[Saved data entries]

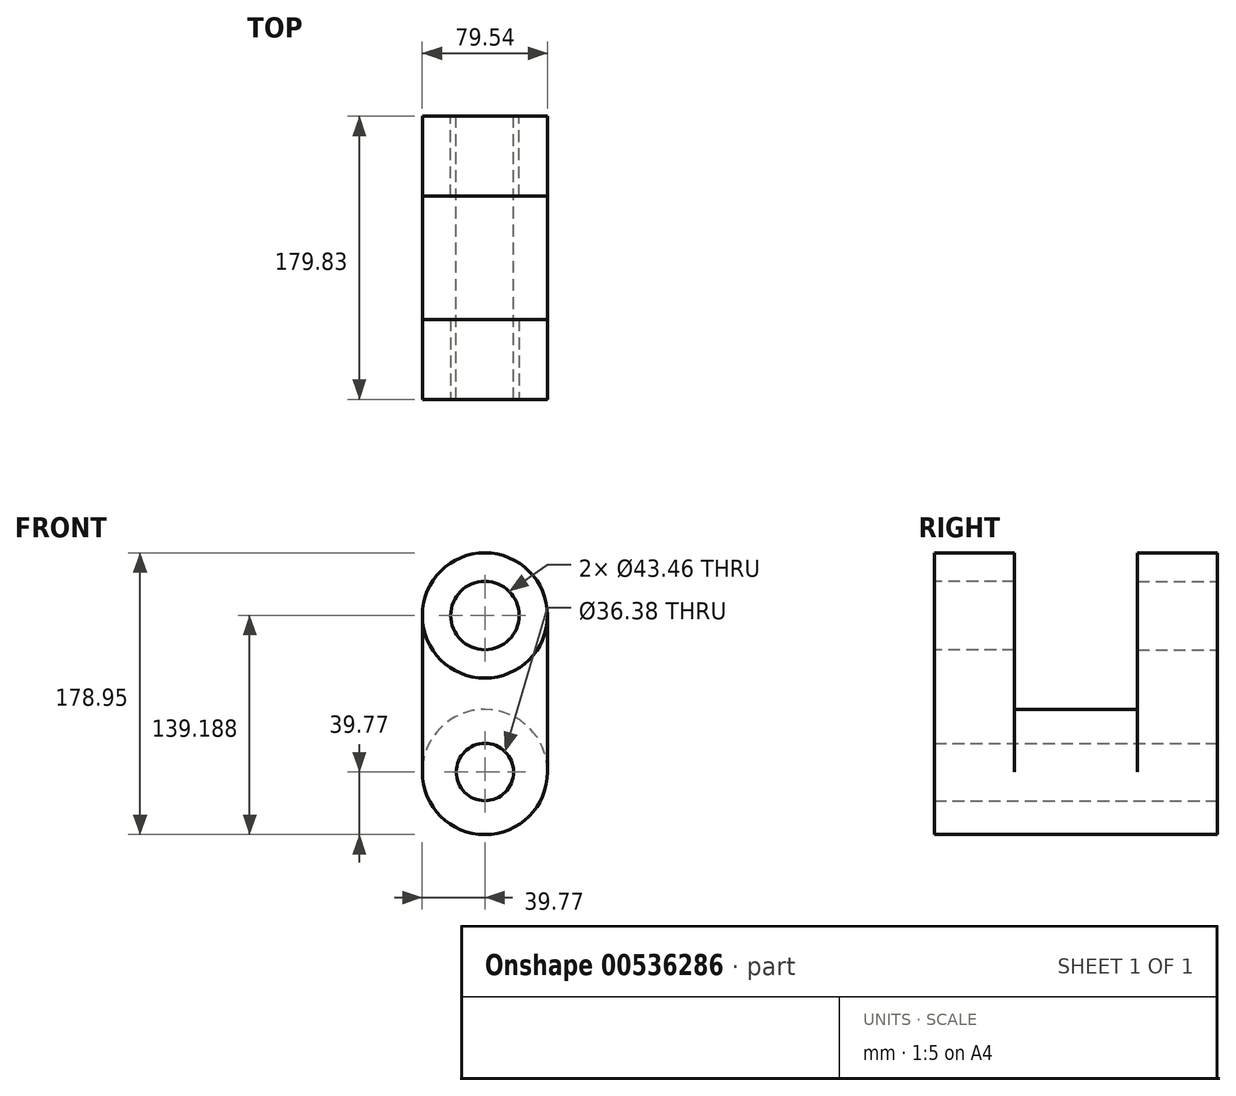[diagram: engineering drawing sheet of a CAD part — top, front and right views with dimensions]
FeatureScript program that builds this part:
annotation { "Feature Type Name" : "Feature", "Feature Type Description" : "" }
export const myFeature = defineFeature(function(context is Context, id is Id, definition is map)
    precondition{}
    {
        {
            var Q0;
            Q0=qCreatedBy(makeId("Front.planeOp"),FACE);
            var sketch = newSketch(context, id + "F0", { "sketchPlane" : qUnion([Q0])});
            skCircle(sketch, "E0", {"center": v(0, 0) * mm, "radius": 39.77 * mm});
            skCircle(sketch, "E1", {"center": v(0, 0) * mm, "radius": 18.2 * mm});
            skSolve(sketch);
        }
        {
            var Q0;
            Q0 = qSketchRegion(id + "F0", true);
            extrude(context, id + "F1", {"entities" : qUnion([Q0]), "depth" : 179.83 * mm, "offsetDistance" : 25.4 * mm});
        }
        {
            var Q0;
            Q0=makeQuery(id+"F1.opExtrude","CAP_FACE",FACE,{"disambiguationData":[OSD([sQuery(id+"F0.wireOp",EDGE,"E0"),sQuery(id+"F0.wireOp",EDGE,"E1")])],"isStart":false});
            var sketch = newSketch(context, id + "F2", { "sketchPlane" : qUnion([Q0])});
            skLineSegment(sketch, "E2", {"start": v(-39.77, 0) * mm, "end": v(-39.77, 99.42) * mm});
            skLineSegment(sketch, "E3", {"start": v(39.77, 0) * mm, "end": v(39.77, 99.42) * mm});
            skLineSegment(sketch, "E4", {"start": v(39.77, 99.42) * mm, "end": v(21.73, 99.42) * mm});
            skArc(sketch, "E5", {"start": v(-39.77, 99.42) * mm, "mid": v(0, 139.18) * mm, "end": v(39.77, 99.42) * mm});
            skCircle(sketch, "E6", {"center": v(0, 99.42) * mm, "radius": 21.73 * mm});
            skLineSegment(sketch, "E7.trimOffspring", {"start": v(-21.73, 99.42) * mm, "end": v(-39.77, 99.42) * mm});
            skSolve(sketch);
        }
        {
            var Q0;
            Q0=makeQuery(id+"F1.opExtrude","CAP_FACE",FACE,{"disambiguationData":[OSD([sQuery(id+"F0.wireOp",EDGE,"E0"),sQuery(id+"F0.wireOp",EDGE,"E1")])],"isStart":true});
            var sketch = newSketch(context, id + "F3", { "sketchPlane" : qUnion([Q0])});
            skLineSegment(sketch, "E8", {"start": v(-39.77, 0) * mm, "end": v(-39.77, 99.42) * mm});
            skLineSegment(sketch, "E9", {"start": v(39.77, 0) * mm, "end": v(39.77, 99.42) * mm});
            skLineSegment(sketch, "E10", {"start": v(-39.77, 99.42) * mm, "end": v(-21.73, 99.42) * mm});
            skArc(sketch, "E11", {"start": v(-39.77, 99.42) * mm, "mid": v(0, 139.18) * mm, "end": v(39.77, 99.42) * mm});
            skCircle(sketch, "E12", {"center": v(0, 99.42) * mm, "radius": 21.73 * mm});
            skLineSegment(sketch, "E13.trimOffspring", {"start": v(21.73, 99.42) * mm, "end": v(39.77, 99.42) * mm});
            skSolve(sketch);
        }
        {
            var Q0;
            {var subQ4=sQuery(id+"F3.wireOp",EDGE,"E8");Q0=makeQuery(id+"F3.imprint","IMPRINT",FACE,{"disambiguationData":[TD([[makeQuery(id+"F3.imprint","IMPRINT",EDGE,{"derivedFrom":subQ4}),-1.0]])]});}
            var Q1;
            {var subQ0=sQuery(id+"F3.wireOp",EDGE,"E10");Q1=makeQuery(id+"F3.imprint","IMPRINT",FACE,{"disambiguationData":[TD([[makeQuery(id+"F3.imprint","IMPRINT",EDGE,{"derivedFrom":subQ0}),1.0]])]});}
            extrude(context, id + "F4", {"entities" : qUnion([Q0, Q1]), "operationType" : NewBodyOperationType.ADD, "oppositeDirection" : true, "depth" : 50.8 * mm, "offsetDistance" : 25.4 * mm});
        }
        {
            var Q0;
            {var subQ4=sQuery(id+"F2.wireOp",EDGE,"E2");Q0=makeQuery(id+"F2.imprint","IMPRINT",FACE,{"disambiguationData":[TD([[makeQuery(id+"F2.imprint","IMPRINT",EDGE,{"derivedFrom":subQ4}),-1.0]])]});}
            var Q1;
            {var subQ0=sQuery(id+"F2.wireOp",EDGE,"E4");Q1=makeQuery(id+"F2.imprint","IMPRINT",FACE,{"disambiguationData":[TD([[makeQuery(id+"F2.imprint","IMPRINT",EDGE,{"derivedFrom":subQ0}),-1.0]])]});}
            extrude(context, id + "F5", {"entities" : qUnion([Q0, Q1]), "operationType" : NewBodyOperationType.ADD, "oppositeDirection" : true, "depth" : 50.8 * mm, "offsetDistance" : 25.4 * mm});
        }
    });
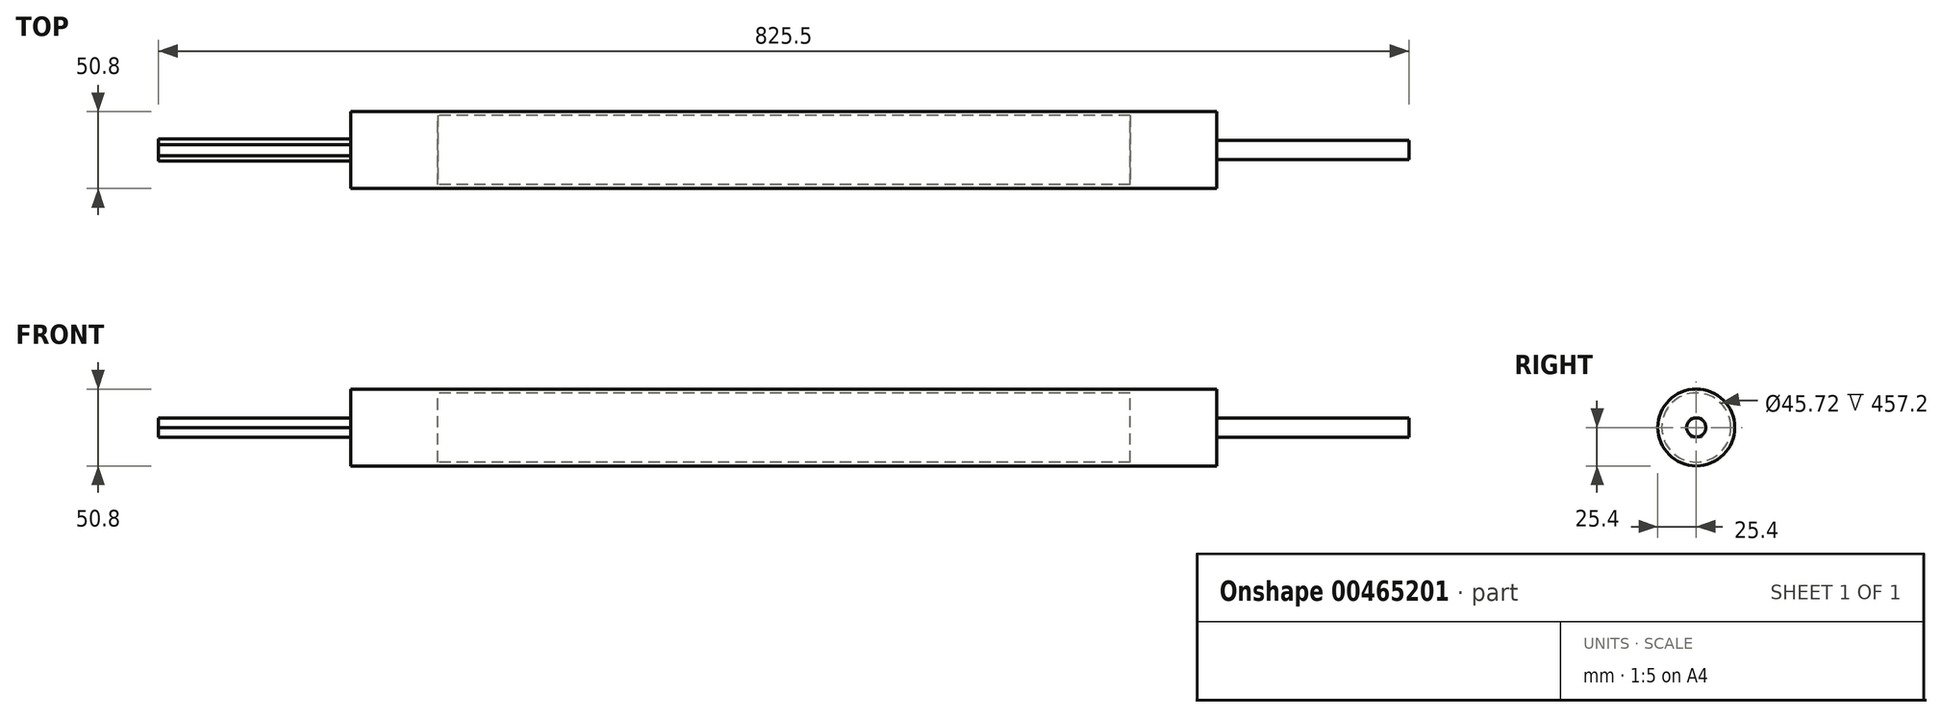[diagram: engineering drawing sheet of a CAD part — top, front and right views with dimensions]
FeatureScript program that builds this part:
annotation { "Feature Type Name" : "Feature", "Feature Type Description" : "" }
export const myFeature = defineFeature(function(context is Context, id is Id, definition is map)
    precondition{}
    {
        {
            var Q0;
            Q0=qCreatedBy(makeId("Right.planeOp"),FACE);
            var sketch = newSketch(context, id + "F0", { "sketchPlane" : qUnion([Q0])});
            skCircle(sketch, "E0", {"center": v(0, 0) * mm, "radius": 25.4 * mm});
            skCircle(sketch, "E1", {"center": v(0, 0) * mm, "radius": 22.86 * mm});
            skSolve(sketch);
        }
        {
            var Q0;
            Q0=makeQuery(id+"F0.imprint","IMPRINT",FACE,{"disambiguationData":[TD([[makeQuery(id+"F0.imprint","IMPRINT",EDGE,{"derivedFrom":sQuery(id+"F0.wireOp",EDGE,"E0")}),1.0]])]});
            extrude(context, id + "F1", {"entities" : qUnion([Q0]), "depth" : 558.8 * mm});
        }
        {
            var Q0;
            Q0=makeQuery(id+"F1.opExtrude","CAP_FACE",FACE,{"disambiguationData":[OSD([sQuery(id+"F0.wireOp",EDGE,"E0"),sQuery(id+"F0.wireOp",EDGE,"E1")])],"isStart":false});
            var sketch = newSketch(context, id + "F2", { "sketchPlane" : qUnion([Q0])});
            skCircle(sketch, "E2.0", {"center": v(0, 0) * mm, "radius": 22.86 * mm});
            skCircle(sketch, "E3", {"center": v(0, 0) * mm, "radius": 25.4 * mm});
            skCircle(sketch, "E4", {"center": v(0, 0) * mm, "radius": 6.35 * mm});
            skSolve(sketch);
        }
        {
            var Q0;
            Q0=makeQuery(id+"F2.imprint","IMPRINT",FACE,{"disambiguationData":[TD([[makeQuery(id+"F2.imprint","IMPRINT",EDGE,{"derivedFrom":sQuery(id+"F2.wireOp",EDGE,"E2.0")}),1.0]])]});
            var Q1;
            Q1=makeQuery(id+"F2.imprint","IMPRINT",FACE,{"disambiguationData":[TD([[makeQuery(id+"F2.imprint","IMPRINT",EDGE,{"derivedFrom":sQuery(id+"F2.wireOp",EDGE,"E4")}),1.0]])]});
            extrude(context, id + "F3", {"entities" : qUnion([Q0, Q1]), "oppositeDirection" : true, "depth" : 50.8 * mm});
        }
        {
            var Q0;
            Q0=makeQuery(id+"F2.imprint","IMPRINT",FACE,{"disambiguationData":[TD([[makeQuery(id+"F2.imprint","IMPRINT",EDGE,{"derivedFrom":sQuery(id+"F2.wireOp",EDGE,"E4")}),1.0]])]});
            extrude(context, id + "F4", {"entities" : qUnion([Q0]), "operationType" : NewBodyOperationType.ADD, "depth" : 133.35 * mm});
        }
        {
            var Q0;
            Q0=makeQuery(id+"F2.imprint","IMPRINT",FACE,{"disambiguationData":[TD([[makeQuery(id+"F2.imprint","IMPRINT",EDGE,{"derivedFrom":sQuery(id+"F2.wireOp",EDGE,"E2.0")}),1.0]])]});
            var Q1;
            Q1=makeQuery(id+"F2.imprint","IMPRINT",FACE,{"disambiguationData":[TD([[makeQuery(id+"F2.imprint","IMPRINT",EDGE,{"derivedFrom":sQuery(id+"F2.wireOp",EDGE,"E2.0")}),-1.0]])]});
            var Q2;
            Q2=makeQuery(id+"F2.imprint","IMPRINT",FACE,{"disambiguationData":[TD([[makeQuery(id+"F2.imprint","IMPRINT",EDGE,{"derivedFrom":sQuery(id+"F2.wireOp",EDGE,"E3")}),1.0]])]});
            var Q3;
            Q3=makeQuery(id+"F2.imprint","IMPRINT",FACE,{"disambiguationData":[TD([[makeQuery(id+"F2.imprint","IMPRINT",EDGE,{"derivedFrom":sQuery(id+"F2.wireOp",EDGE,"E4")}),1.0]])]});
            extrude(context, id + "F5", {"entities" : qUnion([Q0, Q1, Q2, Q3]), "operationType" : NewBodyOperationType.ADD, "depth" : 6.35 * mm});
        }
        {
            var Q0;
            Q0=makeQuery(id+"F1.opExtrude","CAP_FACE",FACE,{"disambiguationData":[OSD([sQuery(id+"F0.wireOp",EDGE,"E0"),sQuery(id+"F0.wireOp",EDGE,"E1")])],"isStart":true});
            var sketch = newSketch(context, id + "F6", { "sketchPlane" : qUnion([Q0])});
            skCircle(sketch, "E5", {"center": v(0, 0) * mm, "radius": 25.4 * mm});
            skCircle(sketch, "E6.0", {"center": v(0, 0) * mm, "radius": 22.86 * mm});
            skCircle(sketch, "E7.cCircle", {"center": v(0, 0) * mm, "radius": 6.35 * mm, "construction": true});
            skLineSegment(sketch, "E7.0", {"start": v(3.67, -6.35) * mm, "end": v(-3.67, -6.35) * mm});
            skLineSegment(sketch, "E7.1", {"start": v(-3.67, -6.35) * mm, "end": v(-7.33, 0) * mm});
            skLineSegment(sketch, "E7.2", {"start": v(-7.33, 0) * mm, "end": v(-3.67, 6.35) * mm});
            skLineSegment(sketch, "E7.3", {"start": v(-3.67, 6.35) * mm, "end": v(3.67, 6.35) * mm});
            skLineSegment(sketch, "E7.4", {"start": v(3.67, 6.35) * mm, "end": v(7.33, 0) * mm});
            skLineSegment(sketch, "E7.5", {"start": v(7.33, 0) * mm, "end": v(3.67, -6.35) * mm});
            skPoint(sketch, "E7.0.midPoint", {"position": v(0, -6.35) * mm});
            skSolve(sketch);
        }
        {
            var Q0;
            Q0=makeQuery(id+"F6.imprint","IMPRINT",FACE,{"disambiguationData":[TD([[makeQuery(id+"F6.imprint","IMPRINT",EDGE,{"derivedFrom":sQuery(id+"F6.wireOp",EDGE,"E6.0")}),-1.0]])]});
            var Q1;
            Q1=makeQuery(id+"F6.imprint","IMPRINT",FACE,{"disambiguationData":[TD([[makeQuery(id+"F6.imprint","IMPRINT",EDGE,{"derivedFrom":sQuery(id+"F6.wireOp",EDGE,"E7.0")}),-1.0]])]});
            extrude(context, id + "F7", {"entities" : qUnion([Q0, Q1]), "oppositeDirection" : true, "depth" : 50.8 * mm});
        }
        {
            var Q0;
            Q0=makeQuery(id+"F6.imprint","IMPRINT",FACE,{"disambiguationData":[TD([[makeQuery(id+"F6.imprint","IMPRINT",EDGE,{"derivedFrom":sQuery(id+"F6.wireOp",EDGE,"E7.0")}),-1.0]])]});
            extrude(context, id + "F8", {"entities" : qUnion([Q0]), "operationType" : NewBodyOperationType.ADD, "depth" : 133.35 * mm});
        }
        {
            var Q0;
            Q0 = qSketchRegion(id + "F6", true);
            var Q1;
            Q1=makeQuery(id+"F6.imprint","IMPRINT",FACE,{"disambiguationData":[TD([[makeQuery(id+"F6.imprint","IMPRINT",EDGE,{"derivedFrom":sQuery(id+"F6.wireOp",EDGE,"E6.0")}),-1.0]])]});
            extrude(context, id + "F9", {"entities" : qUnion([Q0, Q1]), "operationType" : NewBodyOperationType.ADD, "depth" : 6.35 * mm});
        }
    });
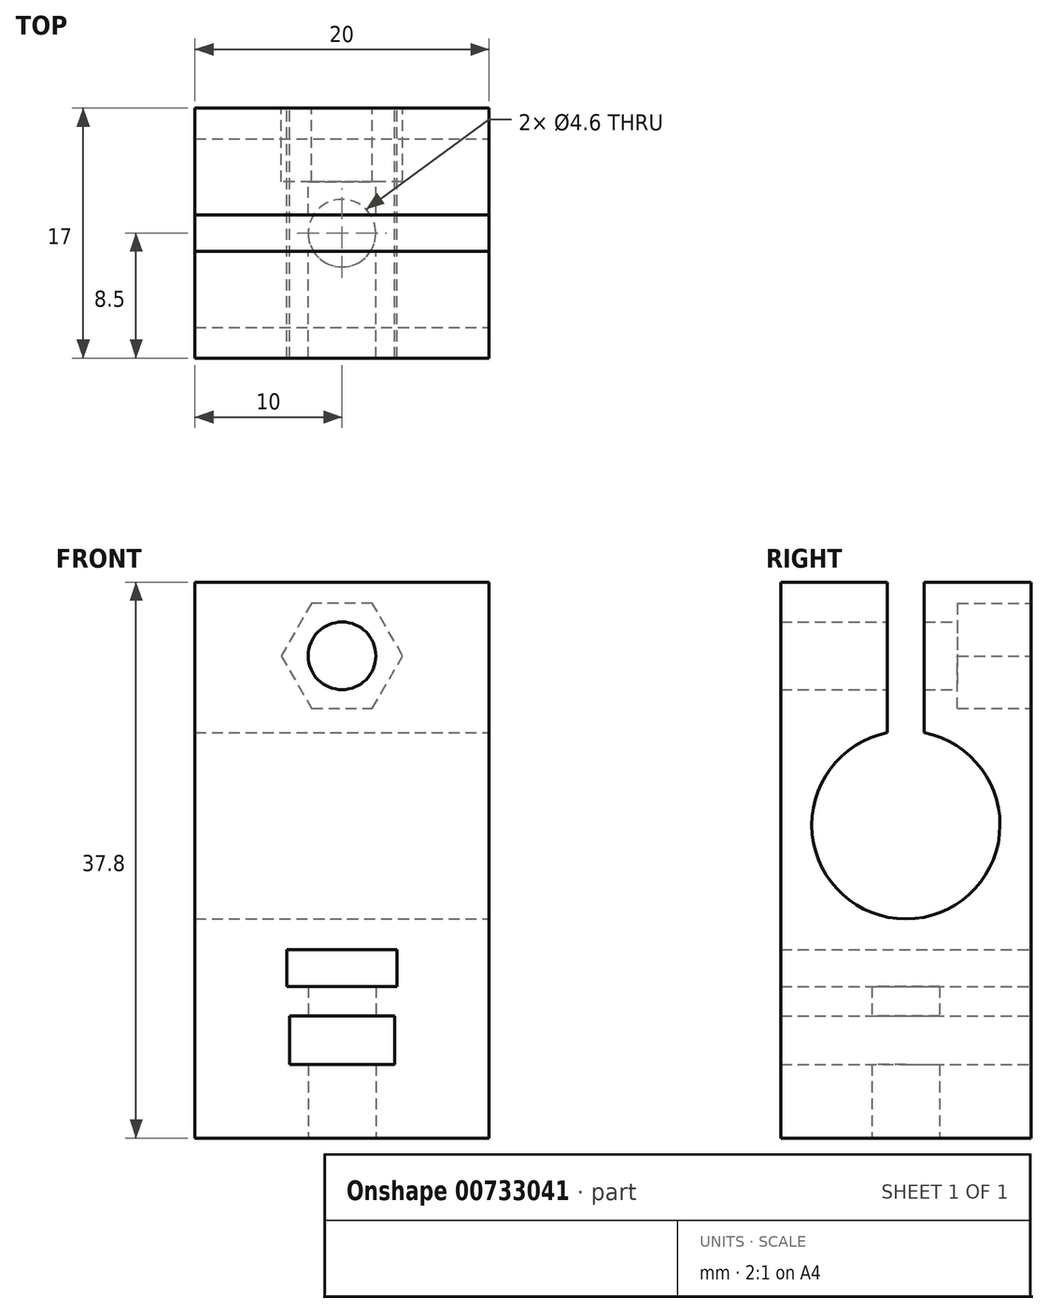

WHAT THE TASK REQUIRES
Count the lines of the records that contain the string "qSketchRegion", matching case exactly. Give only the number.

CORRECT RESULT
2